* RAW DATA *
=-=-=-=-=
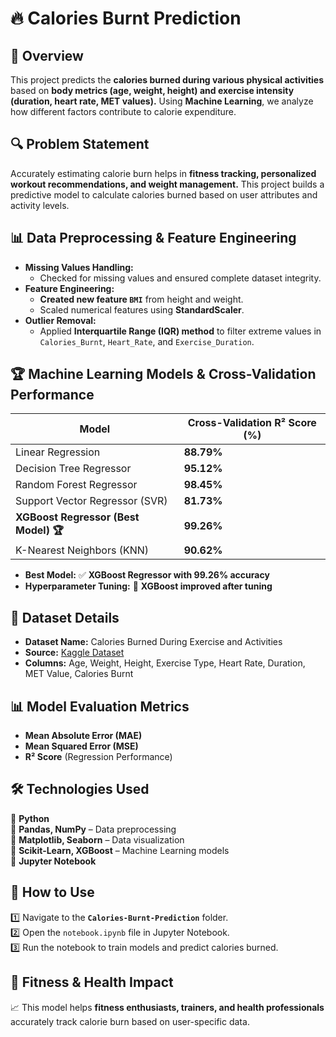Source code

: # 🔥 Calories Burnt Prediction  

## 📌 Overview  
This project predicts the **calories burned during various physical activities** based on **body metrics (age, weight, height) and exercise intensity (duration, heart rate, MET values).** Using **Machine Learning**, we analyze how different factors contribute to calorie expenditure.  

## 🔍 Problem Statement  
Accurately estimating calorie burn helps in **fitness tracking, personalized workout recommendations, and weight management.** This project builds a predictive model to calculate calories burned based on user attributes and activity levels.  

## 📊 Data Preprocessing & Feature Engineering  
- **Missing Values Handling:**  
  - Checked for missing values and ensured complete dataset integrity.  
- **Feature Engineering:**  
  - **Created new feature `BMI`** from height and weight.  
  - Scaled numerical features using **StandardScaler**.  
- **Outlier Removal:**  
  - Applied **Interquartile Range (IQR) method** to filter extreme values in `Calories_Burnt`, `Heart_Rate`, and `Exercise_Duration`.  

## 🏆 Machine Learning Models & Cross-Validation Performance  
| Model | Cross-Validation R² Score (%) |  
|--------|----------------------------|  
| Linear Regression | **88.79%** |  
| Decision Tree Regressor | **95.12%** |  
| Random Forest Regressor | **98.45%** |  
| Support Vector Regressor (SVR) | **81.73%** |  
| **XGBoost Regressor (Best Model) 🏆** | **99.26%** |  
| K-Nearest Neighbors (KNN) | **90.62%** |  

- **Best Model:** ✅ **XGBoost Regressor with 99.26% accuracy**  
- **Hyperparameter Tuning:** 🎯 **XGBoost improved after tuning**  

## 📂 Dataset Details  
- **Dataset Name:** Calories Burned During Exercise and Activities  
- **Source:** [Kaggle Dataset](https://www.kaggle.com/datasets/aadhavvignesh/calories-burned-during-exercise-and-activities)  
- **Columns:** Age, Weight, Height, Exercise Type, Heart Rate, Duration, MET Value, Calories Burnt  

## 📊 Model Evaluation Metrics  
- **Mean Absolute Error (MAE)**  
- **Mean Squared Error (MSE)**  
- **R² Score** (Regression Performance)  

## 🛠 Technologies Used  
🔹 **Python**  
🔹 **Pandas, NumPy** – Data preprocessing  
🔹 **Matplotlib, Seaborn** – Data visualization  
🔹 **Scikit-Learn, XGBoost** – Machine Learning models  
🔹 **Jupyter Notebook**  

## 🚀 How to Use  
1️⃣ Navigate to the **`Calories-Burnt-Prediction`** folder.  
2️⃣ Open the `notebook.ipynb` file in Jupyter Notebook.  
3️⃣ Run the notebook to train models and predict calories burned.  

## 📌 Fitness & Health Impact  
📈 This model helps **fitness enthusiasts, trainers, and health professionals** accurately track calorie burn based on user-specific data.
=-=-=-=-=
Using the listing, collect all lines in which the string "Jupyter" is found.

🔹 **Jupyter Notebook**  
2️⃣ Open the `notebook.ipynb` file in Jupyter Notebook.  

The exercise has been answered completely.